Individueller Förderplan statt Nachhilfe



„Was bei einer Rechenschwäche definitiv nichts bringt, ist Nachhilfe“, sagt Margret Schwarz, Vorsitzende der Elterninitiative für rechenschwache Kinder (IFRK). Simples Wiederholen des Unterrichtsstoffs ist einfach kein geeignetes Mittel, der Lernstörung beizukommen.

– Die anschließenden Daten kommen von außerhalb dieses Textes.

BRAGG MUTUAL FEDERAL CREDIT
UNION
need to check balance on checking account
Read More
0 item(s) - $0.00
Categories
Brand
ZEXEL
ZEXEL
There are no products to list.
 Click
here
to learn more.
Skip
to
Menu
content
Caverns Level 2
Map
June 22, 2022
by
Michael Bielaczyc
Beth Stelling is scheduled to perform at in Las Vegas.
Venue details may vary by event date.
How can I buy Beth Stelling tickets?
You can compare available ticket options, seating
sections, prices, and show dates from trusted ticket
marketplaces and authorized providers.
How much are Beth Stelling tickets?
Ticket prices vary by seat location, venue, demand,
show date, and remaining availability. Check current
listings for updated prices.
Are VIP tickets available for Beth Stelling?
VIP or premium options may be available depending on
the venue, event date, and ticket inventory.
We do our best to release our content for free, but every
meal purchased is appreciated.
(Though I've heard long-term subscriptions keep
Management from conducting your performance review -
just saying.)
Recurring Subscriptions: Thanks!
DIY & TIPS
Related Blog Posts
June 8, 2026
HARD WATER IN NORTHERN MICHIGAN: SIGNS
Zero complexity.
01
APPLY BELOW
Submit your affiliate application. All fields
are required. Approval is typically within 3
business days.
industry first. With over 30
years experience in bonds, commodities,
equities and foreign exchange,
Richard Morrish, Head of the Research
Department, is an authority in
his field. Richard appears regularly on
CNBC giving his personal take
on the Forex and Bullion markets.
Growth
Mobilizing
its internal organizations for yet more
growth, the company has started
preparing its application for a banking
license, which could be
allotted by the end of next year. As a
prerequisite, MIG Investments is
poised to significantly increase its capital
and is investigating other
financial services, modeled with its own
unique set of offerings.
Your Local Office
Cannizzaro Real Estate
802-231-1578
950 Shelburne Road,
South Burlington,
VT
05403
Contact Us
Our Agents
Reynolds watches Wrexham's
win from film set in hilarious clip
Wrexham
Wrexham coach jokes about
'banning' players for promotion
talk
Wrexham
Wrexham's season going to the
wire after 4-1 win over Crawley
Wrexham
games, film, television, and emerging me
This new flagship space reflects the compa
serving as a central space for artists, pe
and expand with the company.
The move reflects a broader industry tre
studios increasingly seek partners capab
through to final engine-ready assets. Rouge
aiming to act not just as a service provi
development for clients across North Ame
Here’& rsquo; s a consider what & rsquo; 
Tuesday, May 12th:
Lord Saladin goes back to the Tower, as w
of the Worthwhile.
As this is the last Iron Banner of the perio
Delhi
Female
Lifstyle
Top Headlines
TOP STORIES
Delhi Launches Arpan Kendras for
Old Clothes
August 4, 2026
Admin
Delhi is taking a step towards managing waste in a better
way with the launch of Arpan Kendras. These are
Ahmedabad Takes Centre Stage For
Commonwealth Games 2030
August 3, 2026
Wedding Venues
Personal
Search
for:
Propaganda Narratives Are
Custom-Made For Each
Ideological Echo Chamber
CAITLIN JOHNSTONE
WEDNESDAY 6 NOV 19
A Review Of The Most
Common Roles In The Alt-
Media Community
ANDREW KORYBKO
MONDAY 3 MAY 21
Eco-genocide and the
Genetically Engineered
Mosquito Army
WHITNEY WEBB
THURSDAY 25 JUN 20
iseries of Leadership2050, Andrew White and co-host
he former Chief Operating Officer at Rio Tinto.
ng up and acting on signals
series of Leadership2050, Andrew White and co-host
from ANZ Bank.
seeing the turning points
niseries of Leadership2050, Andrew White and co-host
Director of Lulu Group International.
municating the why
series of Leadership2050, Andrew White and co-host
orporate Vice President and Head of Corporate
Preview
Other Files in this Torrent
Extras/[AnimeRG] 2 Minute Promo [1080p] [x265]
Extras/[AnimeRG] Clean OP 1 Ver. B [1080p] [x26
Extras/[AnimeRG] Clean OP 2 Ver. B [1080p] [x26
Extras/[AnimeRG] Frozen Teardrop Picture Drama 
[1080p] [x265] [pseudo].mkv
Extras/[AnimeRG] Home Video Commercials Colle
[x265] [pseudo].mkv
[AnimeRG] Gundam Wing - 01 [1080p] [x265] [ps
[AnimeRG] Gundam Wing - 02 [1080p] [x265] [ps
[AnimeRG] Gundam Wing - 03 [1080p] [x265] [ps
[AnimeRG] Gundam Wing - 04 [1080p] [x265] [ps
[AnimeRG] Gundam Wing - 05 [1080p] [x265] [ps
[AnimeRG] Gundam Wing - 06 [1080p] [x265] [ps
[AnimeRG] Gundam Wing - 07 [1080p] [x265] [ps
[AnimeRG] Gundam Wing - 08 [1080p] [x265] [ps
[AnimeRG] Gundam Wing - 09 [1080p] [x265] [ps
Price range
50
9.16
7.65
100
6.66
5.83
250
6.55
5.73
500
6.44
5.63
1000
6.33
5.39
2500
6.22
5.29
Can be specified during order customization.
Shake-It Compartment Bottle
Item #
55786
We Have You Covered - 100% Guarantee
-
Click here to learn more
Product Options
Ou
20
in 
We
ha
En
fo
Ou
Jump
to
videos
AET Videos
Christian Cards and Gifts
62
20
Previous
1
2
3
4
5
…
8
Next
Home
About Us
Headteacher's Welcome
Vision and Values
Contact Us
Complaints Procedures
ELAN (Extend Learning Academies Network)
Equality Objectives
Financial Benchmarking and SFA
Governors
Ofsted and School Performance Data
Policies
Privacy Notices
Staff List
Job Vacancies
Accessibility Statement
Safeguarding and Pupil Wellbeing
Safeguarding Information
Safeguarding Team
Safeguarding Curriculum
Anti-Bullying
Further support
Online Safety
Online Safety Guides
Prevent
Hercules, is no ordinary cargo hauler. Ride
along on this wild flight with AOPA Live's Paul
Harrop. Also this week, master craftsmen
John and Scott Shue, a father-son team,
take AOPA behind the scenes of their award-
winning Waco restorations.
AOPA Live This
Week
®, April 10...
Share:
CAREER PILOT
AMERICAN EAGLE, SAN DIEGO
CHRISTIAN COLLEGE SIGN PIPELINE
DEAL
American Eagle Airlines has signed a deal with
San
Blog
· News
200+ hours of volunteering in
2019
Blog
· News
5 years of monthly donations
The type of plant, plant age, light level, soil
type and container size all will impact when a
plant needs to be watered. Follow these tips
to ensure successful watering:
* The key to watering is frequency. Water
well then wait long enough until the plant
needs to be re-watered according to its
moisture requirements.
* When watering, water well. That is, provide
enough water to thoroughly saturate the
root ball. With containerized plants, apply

Vielmehr bedarf es eines individuellen, auf die besonderen Bedürfnisse des Kindes zugeschnittenen Förderplans, um das Problem grundlegend und dauerhaft zu lösen. „Sonst besteht durchaus die Gefahr, dass die weitere Schullaufbahn des Kindes Schaden nimmt“, fasst Schwarz ihre Erfahrungen mit der auch „Teilleistungsschwäche“ genannten Rechenstörung zusammen. Ihr Rat: „Mütter und Väter, deren Kinder immer wieder unerklärliche Fehler beim Rechnen machen, sollten ihr Kind in jedem Fall auf eine Rechenschwäche untersuchen lassen.“
Fördermöglichkeiten bei Rechenschwäche

Die Fördermöglichkeiten, mit denen Eltern ihre rechenschwachen Kindern unterstützen können, richten sich nach der individuellen Problemlage und den im jeweiligen Schulbezirk vorhandenen Hilfsangeboten. So bieten manche Schulen Einzelunterricht durch speziell ausgebildete Lehrer an, andere offerieren Stützkurse, in denen die Kinder in Kleingruppen unterrichtet werden. Auch der Besuch einer außerschulischen Therapieeinrichtung kann sich als sinnvoll erweisen. Dabei sollten Eltern aber darauf achten, dass die Behandlung in enger Abstimmung mit dem Klassen- bzw. Fachlehrer stattfindet.